» **PROBLEM TO WORK ON**: The listing below contains a span that opens with the line containing "neck: (142, 137)" and closes with the line containing "root of tail: (251, 153)". Return that span exactly.

━━━━━ EXERCISE DATA ━━━━━

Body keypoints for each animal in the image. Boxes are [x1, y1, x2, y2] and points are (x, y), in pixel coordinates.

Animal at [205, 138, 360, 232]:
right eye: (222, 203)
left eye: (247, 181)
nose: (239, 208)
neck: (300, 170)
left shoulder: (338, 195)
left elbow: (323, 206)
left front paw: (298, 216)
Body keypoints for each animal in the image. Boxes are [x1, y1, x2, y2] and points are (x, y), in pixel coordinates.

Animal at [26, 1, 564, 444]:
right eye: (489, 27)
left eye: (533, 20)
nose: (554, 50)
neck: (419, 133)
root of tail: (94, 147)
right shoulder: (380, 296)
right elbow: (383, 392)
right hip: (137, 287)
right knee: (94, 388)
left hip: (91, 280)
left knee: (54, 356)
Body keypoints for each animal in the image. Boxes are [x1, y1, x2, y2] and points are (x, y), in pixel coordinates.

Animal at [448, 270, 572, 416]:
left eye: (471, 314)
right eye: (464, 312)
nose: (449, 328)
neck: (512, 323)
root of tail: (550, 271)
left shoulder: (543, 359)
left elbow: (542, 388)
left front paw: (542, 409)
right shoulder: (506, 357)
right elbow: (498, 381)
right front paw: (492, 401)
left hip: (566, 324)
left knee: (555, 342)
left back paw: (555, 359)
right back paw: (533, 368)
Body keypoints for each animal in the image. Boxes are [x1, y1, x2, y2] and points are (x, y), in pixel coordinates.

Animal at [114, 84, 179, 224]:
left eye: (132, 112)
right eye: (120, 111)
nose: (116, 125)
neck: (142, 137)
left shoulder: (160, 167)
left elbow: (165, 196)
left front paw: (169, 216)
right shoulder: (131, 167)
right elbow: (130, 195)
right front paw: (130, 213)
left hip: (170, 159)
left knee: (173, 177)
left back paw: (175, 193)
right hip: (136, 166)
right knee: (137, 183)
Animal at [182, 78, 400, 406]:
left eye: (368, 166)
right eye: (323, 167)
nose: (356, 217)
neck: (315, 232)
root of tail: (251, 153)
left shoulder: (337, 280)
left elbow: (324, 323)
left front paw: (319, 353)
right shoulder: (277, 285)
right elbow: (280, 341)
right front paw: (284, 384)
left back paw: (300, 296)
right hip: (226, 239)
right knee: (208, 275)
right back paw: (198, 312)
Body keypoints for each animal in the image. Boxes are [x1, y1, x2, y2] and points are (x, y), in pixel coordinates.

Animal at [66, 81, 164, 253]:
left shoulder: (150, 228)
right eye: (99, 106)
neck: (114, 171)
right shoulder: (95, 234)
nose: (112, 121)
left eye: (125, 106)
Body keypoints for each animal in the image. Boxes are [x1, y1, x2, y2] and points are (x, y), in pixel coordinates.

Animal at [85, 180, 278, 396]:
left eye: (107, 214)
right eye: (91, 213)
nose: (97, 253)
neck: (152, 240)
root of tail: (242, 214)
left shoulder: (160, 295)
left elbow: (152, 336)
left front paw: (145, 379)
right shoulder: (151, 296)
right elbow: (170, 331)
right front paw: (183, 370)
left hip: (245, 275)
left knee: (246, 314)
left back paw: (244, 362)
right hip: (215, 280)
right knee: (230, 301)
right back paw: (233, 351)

━━━━━

» **ANSWER AREA**:
neck: (142, 137)
left shoulder: (160, 167)
left elbow: (165, 196)
left front paw: (169, 216)
right shoulder: (131, 167)
right elbow: (130, 195)
right front paw: (130, 213)
left hip: (170, 159)
left knee: (173, 177)
left back paw: (175, 193)
right hip: (136, 166)
right knee: (137, 183)
Animal at [182, 78, 400, 406]:
left eye: (368, 166)
right eye: (323, 167)
nose: (356, 217)
neck: (315, 232)
root of tail: (251, 153)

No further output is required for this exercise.